*** Block opens ***

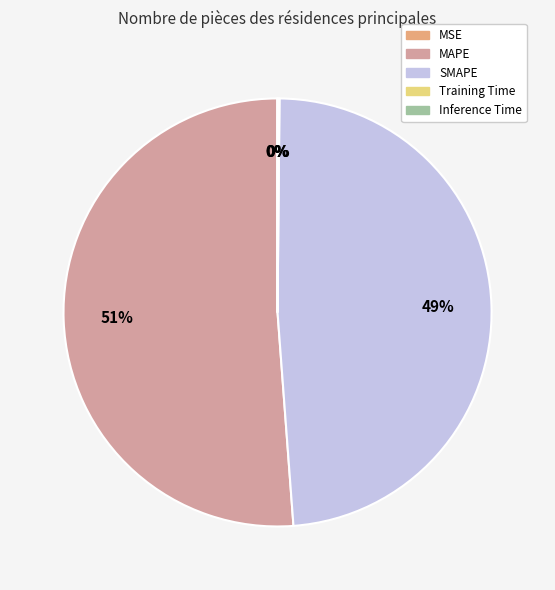

The MAPE slice represents 41% of the pie. True or false?

False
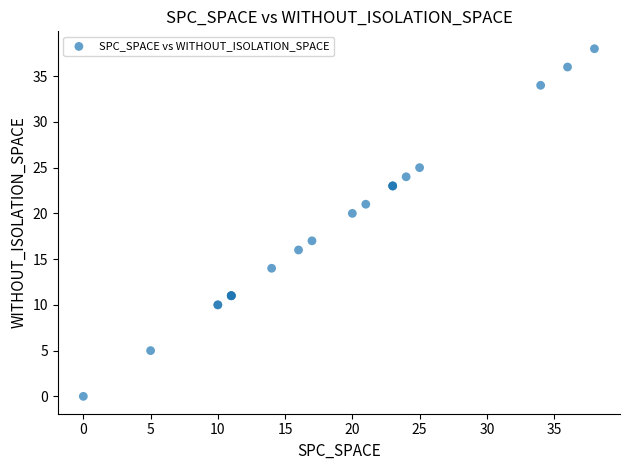

What Y value in the scatter plot is closest to 19?

20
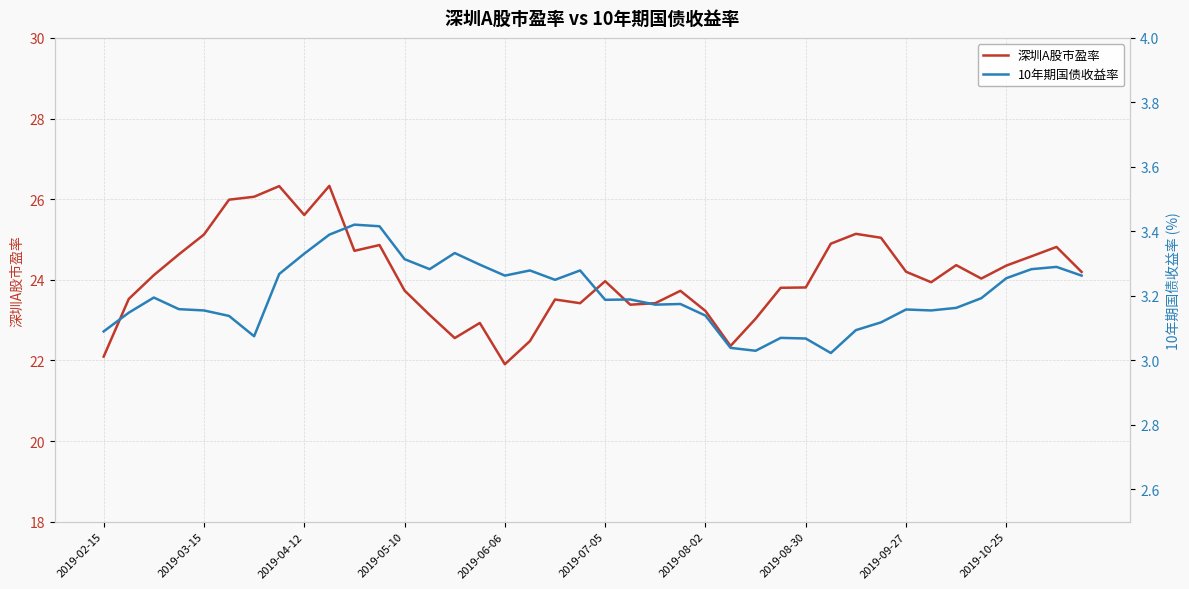

The value of 深圳A股市盈率 at 34 is 39.4. True or false?

False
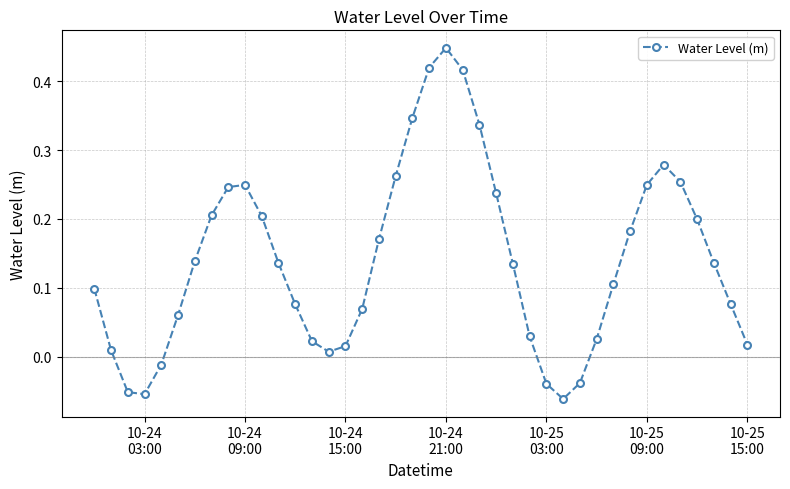

What is the difference between the maximum and minimum values?

0.5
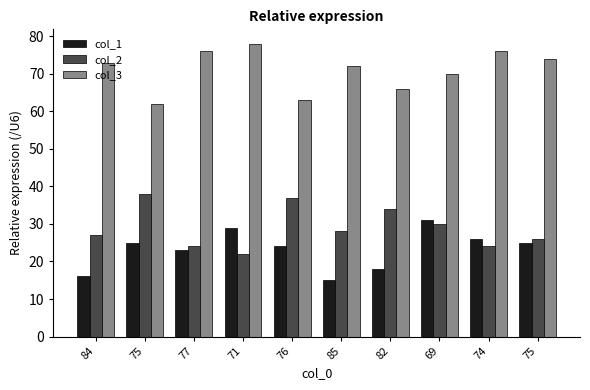

Does the chart contain any negative values?

No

*** Block closes ***

Reproduce the material verbatim from the line with "What Y value" to the end of the material, leaving out the pictures.

What Y value in the scatter plot is closest to 19?

20

The value of 深圳A股市盈率 at 34 is 39.4. True or false?

False

What is the difference between the maximum and minimum values?

0.5

Does the chart contain any negative values?

No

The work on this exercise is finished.